Right now, hundreds of COVID-19 patients in intensive care worldwide are being kept alive using ECMO life-support technology and the skills of specially trained teams of nurses, respiratory therapists, technicians, and physicians. Meanwhile, experts are tracking in real time how well ECMO works in treating COVID-19. But early indications are that it could offer a last chance at life for a subset of the sickest COVID-19 patients: Those who were relatively young and healthy before becoming infected with the novel coronavirus.
Early evidence, based on a rapidly evolving international registry, shows that more than a third of critically ill COVID-19 patients who have completed ECMO treatment survived and left the hospital alive. Without ECMO, most would probably have died.
With more time and data, it will be possible to see if ECMO saves as many people as it did during the H1N1 flu pandemic of 2009, when 60% of the patients critically ill enough to need ECMO were able to survive the viral infection.
Replacement for Heart and Lungs
Short for extracorporeal membrane oxygenation, ECMO involves a complex circuit of pumps, tubes, filters, and monitors that must be operated by an expert team, to take over for both the heart and lungs. It channels the patient’s blood outside their body in order to add oxygen and remove waste before propelling it back to into the circulation system.
Major medical centers, including the University of Michigan’s Michigan Medicine, have used ECMO for decades as a last-chance treatment for patients ranging from infants with heart malformations to adults with lung failure. Robert Bartlett, MD, now an active emeritus professor of surgery at U-M, led the development of modern ECMO starting in the early 1980s, and has become known worldwide as the “grandfather of ECMO.”
Now, ECMO is being used in certain COVID-19 patients. But experts caution that patients must get evaluated by an ECMO center and transferred before their condition worsens too much. They should not have been on a ventilator more than seven days before starting ECMO, which means that they should be considered for ECMO soon after the decision to intubate them is made.

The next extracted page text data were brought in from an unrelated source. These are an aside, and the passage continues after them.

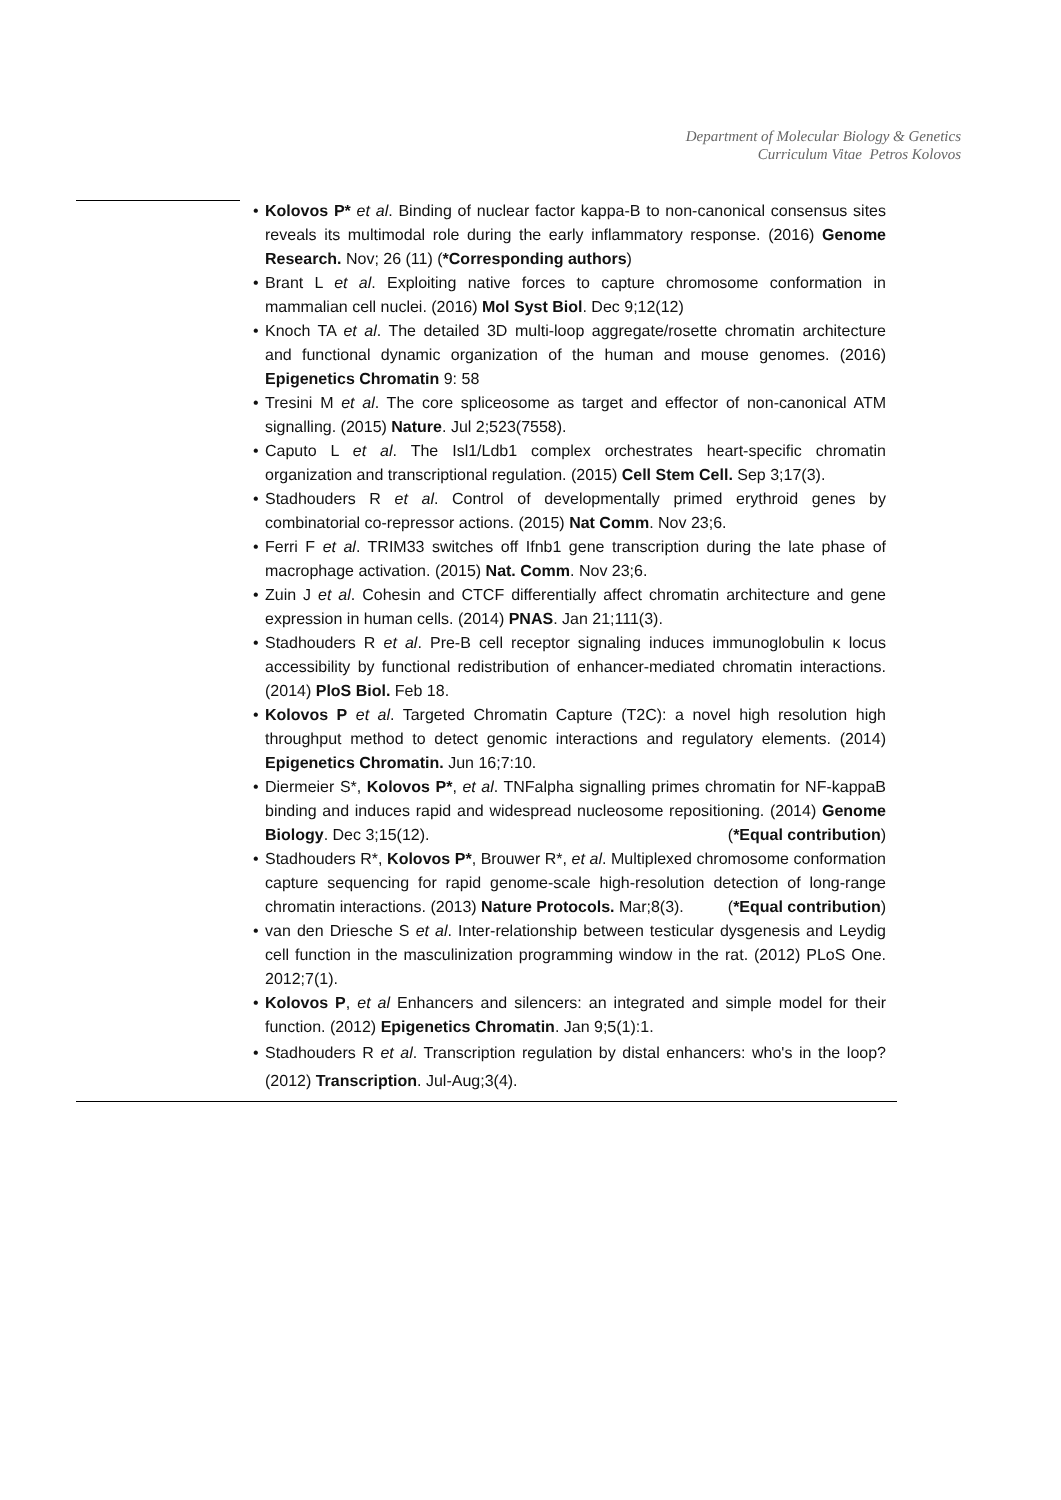Department of Molecular Biology & Genetics
Curriculum Vitae Petros Kolovos
• Kolovos P* et al. Binding of nuclear factor kappa-B to non-canonical consensus sites reveals its multimodal role during the early inflammatory response. (2016) Genome Research. Nov; 26 (11) (*Corresponding authors)
• Brant L et al. Exploiting native forces to capture chromosome conformation in mammalian cell nuclei. (2016) Mol Syst Biol. Dec 9;12(12)
• Knoch TA et al. The detailed 3D multi-loop aggregate/rosette chromatin architecture and functional dynamic organization of the human and mouse genomes. (2016) Epigenetics Chromatin 9: 58
• Tresini M et al. The core spliceosome as target and effector of non-canonical ATM signalling. (2015) Nature. Jul 2;523(7558).
• Caputo L et al. The Isl1/Ldb1 complex orchestrates heart-specific chromatin organization and transcriptional regulation. (2015) Cell Stem Cell. Sep 3;17(3).
• Stadhouders R et al. Control of developmentally primed erythroid genes by combinatorial co-repressor actions. (2015) Nat Comm. Nov 23;6.
• Ferri F et al. TRIM33 switches off Ifnb1 gene transcription during the late phase of macrophage activation. (2015) Nat. Comm. Nov 23;6.
• Zuin J et al. Cohesin and CTCF differentially affect chromatin architecture and gene expression in human cells. (2014) PNAS. Jan 21;111(3).
• Stadhouders R et al. Pre-B cell receptor signaling induces immunoglobulin κ locus accessibility by functional redistribution of enhancer-mediated chromatin interactions. (2014) PloS Biol. Feb 18.
• Kolovos P et al. Targeted Chromatin Capture (T2C): a novel high resolution high throughput method to detect genomic interactions and regulatory elements. (2014) Epigenetics Chromatin. Jun 16;7:10.
• Diermeier S*, Kolovos P*, et al. TNFalpha signalling primes chromatin for NF-kappaB binding and induces rapid and widespread nucleosome repositioning. (2014) Genome Biology. Dec 3;15(12). (*Equal contribution)
• Stadhouders R*, Kolovos P*, Brouwer R*, et al. Multiplexed chromosome conformation capture sequencing for rapid genome-scale high-resolution detection of long-range chromatin interactions. (2013) Nature Protocols. Mar;8(3). (*Equal contribution)
• van den Driesche S et al. Inter-relationship between testicular dysgenesis and Leydig cell function in the masculinization programming window in the rat. (2012) PLoS One. 2012;7(1).
• Kolovos P, et al Enhancers and silencers: an integrated and simple model for their function. (2012) Epigenetics Chromatin. Jan 9;5(1):1.
• Stadhouders R et al. Transcription regulation by distal enhancers: who's in the loop? (2012) Transcription. Jul-Aug;3(4).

Seven of the eight patients on ECMO at Michigan Medicine as of mid-April were COVID-19 patients, and most had transferred from hospitals in Detroit and its suburbs.
“Despite the substantial resources required to care for patients on ECMO, we believe this is an appropriate strategy for selected patients that are otherwise at imminent risk of death,” says Jonathan Haft, MD, medical director of U-M’s ECMO program. He adds that so far, the outcomes for ECMO patients treated by U-M’s team appear to be similar to outcomes from treating patients with other causes of acute respiratory failure.
International Cooperation
Through a massive and rapid effort by staff, ELSO has built a real-time dashboard of data on patients placed on ECMO for COVID-19 since March. As of April 21, it shows that more than 470 patients with suspected or confirmed cases of COVID-19 have been treated at the ECMO centers that are sharing their data. Most were men in their 40s and early 50s. Nearly half had obesity and one-fifth had diabetes.

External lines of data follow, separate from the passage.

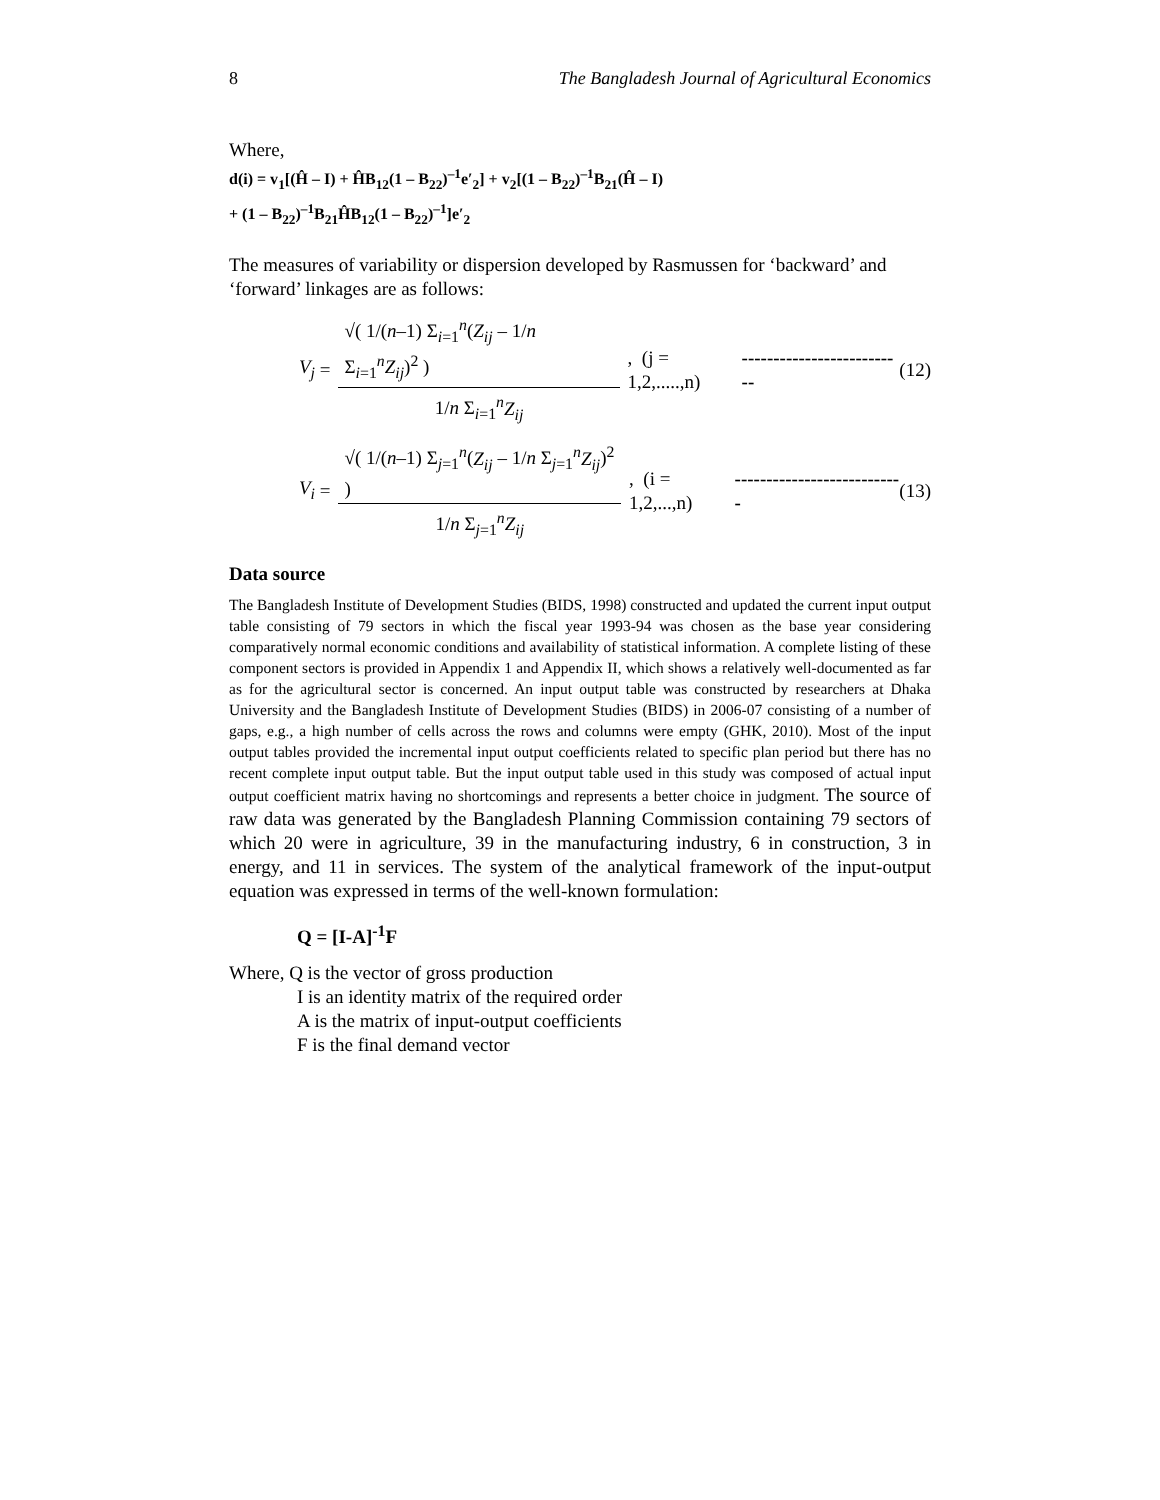8 The Bangladesh Journal of Agricultural Economics
Where,
d(i) = v<sub>1</sub>[(Ĥ – I) + ĤB<sub>12</sub>(1 – B<sub>22</sub>)<sup>–1</sup>e′<sub>2</sub>] + v<sub>2</sub>[(1 – B<sub>22</sub>)<sup>–1</sup>B<sub>21</sub>(Ĥ – I)
+ (1 – B<sub>22</sub>)<sup>–1</sup>B<sub>21</sub>ĤB<sub>12</sub>(1 – B<sub>22</sub>)<sup>–1</sup>]e′<sub>2</sub>
The measures of variability or dispersion developed by Rasmussen for ‘backward’ and ‘forward’ linkages are as follows:
V<sub>j</sub> = √( 1/(n–1) Σ<sub>i=1</sub><sup>n</sup>(Z<sub>ij</sub> – 1/n Σ<sub>i=1</sub><sup>n</sup>Z<sub>ij</sub>)<sup>2</sup> ) 1/n Σ<sub>i=1</sub><sup>n</sup>Z<sub>ij</sub>, (j = 1,2,.....,n) -------------------------- (12)
V<sub>i</sub> = √( 1/(n–1) Σ<sub>j=1</sub><sup>n</sup>(Z<sub>ij</sub> – 1/n Σ<sub>j=1</sub><sup>n</sup>Z<sub>ij</sub>)<sup>2</sup> ) 1/n Σ<sub>j=1</sub><sup>n</sup>Z<sub>ij</sub>, (i = 1,2,...,n) --------------------------- (13)
Data source
The Bangladesh Institute of Development Studies (BIDS, 1998) constructed and updated the current input output table consisting of 79 sectors in which the fiscal year 1993-94 was chosen as the base year considering comparatively normal economic conditions and availability of statistical information. A complete listing of these component sectors is provided in Appendix 1 and Appendix II, which shows a relatively well-documented as far as for the agricultural sector is concerned. An input output table was constructed by researchers at Dhaka University and the Bangladesh Institute of Development Studies (BIDS) in 2006-07 consisting of a number of gaps, e.g., a high number of cells across the rows and columns were empty (GHK, 2010). Most of the input output tables provided the incremental input output coefficients related to specific plan period but there has no recent complete input output table. But the input output table used in this study was composed of actual input output coefficient matrix having no shortcomings and represents a better choice in judgment. The source of raw data was generated by the Bangladesh Planning Commission containing 79 sectors of which 20 were in agriculture, 39 in the manufacturing industry, 6 in construction, 3 in energy, and 11 in services. The system of the analytical framework of the input-output equation was expressed in terms of the well-known formulation:
Q = [I-A]<sup>-1</sup>F
Where, Q is the vector of gross production
I is an identity matrix of the required order
A is the matrix of input-output coefficients
F is the final demand vector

In March, Bartlett and his colleagues created guidance for the use of the treatment in COVID-19, to help centers with existing ECMO capability understand when to devote resources to providing this level of care, and which patients to prioritize. They do not recommend that hospitals set up a new ECMO program in the middle of a pandemic. “If a patient is on a ventilator, and failing to respond, and they are relatively young with few comorbidities, that’s the time to think about ECMO,” says Bartlett.
Sharing real-time data from ECMO centers around the world has been brought emerging data to frontline providers searching for information on ECMO and COVID-19, says Ryan Barbaro, MD, MS, the U-M pediatric intensivist who leads the ELSO Registry program.
“We don’t know yet what the survival rate will be for ECMO-supported patients with this virus, but,” he says. “Sharing what we do know as the information is accumulated has been a valued resource for those considering ECMO support in patients with COVID-19.”